**Collected data entries**

== Segment start ==

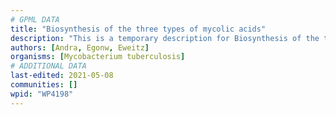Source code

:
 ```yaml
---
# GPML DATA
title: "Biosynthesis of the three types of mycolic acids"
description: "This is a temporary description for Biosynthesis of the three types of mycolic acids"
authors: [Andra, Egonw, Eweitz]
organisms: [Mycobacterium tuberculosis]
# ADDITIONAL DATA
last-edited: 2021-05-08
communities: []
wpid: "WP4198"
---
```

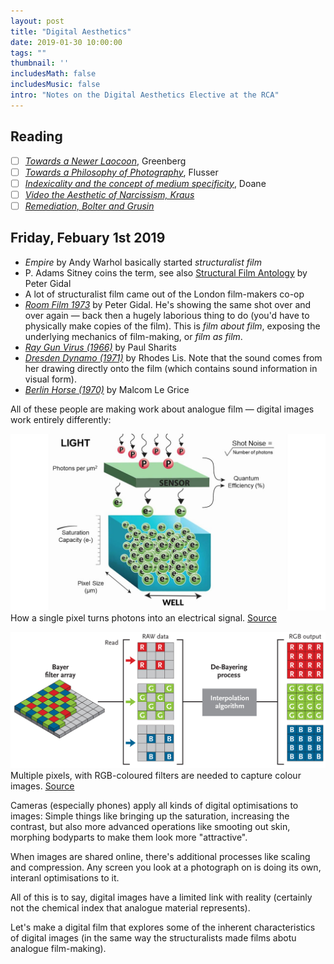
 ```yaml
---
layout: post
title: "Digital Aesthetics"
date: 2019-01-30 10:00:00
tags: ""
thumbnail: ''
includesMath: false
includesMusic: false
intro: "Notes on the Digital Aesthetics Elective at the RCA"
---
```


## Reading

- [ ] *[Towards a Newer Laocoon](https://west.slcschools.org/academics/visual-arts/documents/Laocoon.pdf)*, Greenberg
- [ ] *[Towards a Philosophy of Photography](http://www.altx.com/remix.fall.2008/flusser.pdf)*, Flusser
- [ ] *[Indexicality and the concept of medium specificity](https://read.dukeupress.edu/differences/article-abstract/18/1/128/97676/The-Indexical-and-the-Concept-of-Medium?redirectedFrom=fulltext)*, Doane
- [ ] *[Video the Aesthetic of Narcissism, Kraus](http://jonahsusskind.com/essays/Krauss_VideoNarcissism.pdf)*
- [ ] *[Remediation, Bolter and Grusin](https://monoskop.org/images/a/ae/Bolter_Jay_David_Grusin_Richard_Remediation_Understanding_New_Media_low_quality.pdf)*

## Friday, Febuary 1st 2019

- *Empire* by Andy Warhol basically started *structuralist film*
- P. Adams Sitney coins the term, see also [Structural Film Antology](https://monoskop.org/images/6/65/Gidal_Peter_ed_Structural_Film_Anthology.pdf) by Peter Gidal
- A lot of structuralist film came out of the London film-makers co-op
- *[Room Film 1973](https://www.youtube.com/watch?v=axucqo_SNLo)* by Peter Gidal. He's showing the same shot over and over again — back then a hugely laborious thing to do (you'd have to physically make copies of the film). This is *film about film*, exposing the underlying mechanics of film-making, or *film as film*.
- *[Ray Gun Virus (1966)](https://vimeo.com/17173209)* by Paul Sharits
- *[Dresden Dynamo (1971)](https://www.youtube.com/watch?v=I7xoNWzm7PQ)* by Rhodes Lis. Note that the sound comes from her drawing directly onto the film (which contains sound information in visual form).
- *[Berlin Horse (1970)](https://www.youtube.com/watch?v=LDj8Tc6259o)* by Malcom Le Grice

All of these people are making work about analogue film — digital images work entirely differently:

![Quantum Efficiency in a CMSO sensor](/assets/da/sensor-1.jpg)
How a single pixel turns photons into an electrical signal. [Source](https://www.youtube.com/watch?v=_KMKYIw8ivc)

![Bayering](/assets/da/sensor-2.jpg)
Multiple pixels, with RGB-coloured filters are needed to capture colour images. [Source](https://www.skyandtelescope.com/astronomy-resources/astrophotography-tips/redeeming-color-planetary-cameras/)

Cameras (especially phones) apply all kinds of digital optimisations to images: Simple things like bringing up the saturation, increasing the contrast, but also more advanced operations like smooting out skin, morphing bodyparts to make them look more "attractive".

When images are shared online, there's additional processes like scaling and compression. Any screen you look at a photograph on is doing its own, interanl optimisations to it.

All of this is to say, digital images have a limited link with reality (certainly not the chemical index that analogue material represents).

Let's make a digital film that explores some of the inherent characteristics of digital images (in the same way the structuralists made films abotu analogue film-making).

== Segment end ==

**TASK**
Each record above must be retyped exactly as given, with the images excluded.

**SOLUTION TO THIS TASK**
Source code

:
 ```yaml
---
# GPML DATA
title: "Biosynthesis of the three types of mycolic acids"
description: "This is a temporary description for Biosynthesis of the three types of mycolic acids"
authors: [Andra, Egonw, Eweitz]
organisms: [Mycobacterium tuberculosis]
# ADDITIONAL DATA
last-edited: 2021-05-08
communities: []
wpid: "WP4198"
---
```

 ```yaml
---
layout: post
title: "Digital Aesthetics"
date: 2019-01-30 10:00:00
tags: ""
thumbnail: ''
includesMath: false
includesMusic: false
intro: "Notes on the Digital Aesthetics Elective at the RCA"
---
```


## Reading

- [ ] *[Towards a Newer Laocoon](https://west.slcschools.org/academics/visual-arts/documents/Laocoon.pdf)*, Greenberg
- [ ] *[Towards a Philosophy of Photography](http://www.altx.com/remix.fall.2008/flusser.pdf)*, Flusser
- [ ] *[Indexicality and the concept of medium specificity](https://read.dukeupress.edu/differences/article-abstract/18/1/128/97676/The-Indexical-and-the-Concept-of-Medium?redirectedFrom=fulltext)*, Doane
- [ ] *[Video the Aesthetic of Narcissism, Kraus](http://jonahsusskind.com/essays/Krauss_VideoNarcissism.pdf)*
- [ ] *[Remediation, Bolter and Grusin](https://monoskop.org/images/a/ae/Bolter_Jay_David_Grusin_Richard_Remediation_Understanding_New_Media_low_quality.pdf)*

## Friday, Febuary 1st 2019

- *Empire* by Andy Warhol basically started *structuralist film*
- P. Adams Sitney coins the term, see also [Structural Film Antology](https://monoskop.org/images/6/65/Gidal_Peter_ed_Structural_Film_Anthology.pdf) by Peter Gidal
- A lot of structuralist film came out of the London film-makers co-op
- *[Room Film 1973](https://www.youtube.com/watch?v=axucqo_SNLo)* by Peter Gidal. He's showing the same shot over and over again — back then a hugely laborious thing to do (you'd have to physically make copies of the film). This is *film about film*, exposing the underlying mechanics of film-making, or *film as film*.
- *[Ray Gun Virus (1966)](https://vimeo.com/17173209)* by Paul Sharits
- *[Dresden Dynamo (1971)](https://www.youtube.com/watch?v=I7xoNWzm7PQ)* by Rhodes Lis. Note that the sound comes from her drawing directly onto the film (which contains sound information in visual form).
- *[Berlin Horse (1970)](https://www.youtube.com/watch?v=LDj8Tc6259o)* by Malcom Le Grice

All of these people are making work about analogue film — digital images work entirely differently:

![Quantum Efficiency in a CMSO sensor](/assets/da/sensor-1.jpg)
How a single pixel turns photons into an electrical signal. [Source](https://www.youtube.com/watch?v=_KMKYIw8ivc)

![Bayering](/assets/da/sensor-2.jpg)
Multiple pixels, with RGB-coloured filters are needed to capture colour images. [Source](https://www.skyandtelescope.com/astronomy-resources/astrophotography-tips/redeeming-color-planetary-cameras/)

Cameras (especially phones) apply all kinds of digital optimisations to images: Simple things like bringing up the saturation, increasing the contrast, but also more advanced operations like smooting out skin, morphing bodyparts to make them look more "attractive".

When images are shared online, there's additional processes like scaling and compression. Any screen you look at a photograph on is doing its own, interanl optimisations to it.

All of this is to say, digital images have a limited link with reality (certainly not the chemical index that analogue material represents).

Let's make a digital film that explores some of the inherent characteristics of digital images (in the same way the structuralists made films abotu analogue film-making).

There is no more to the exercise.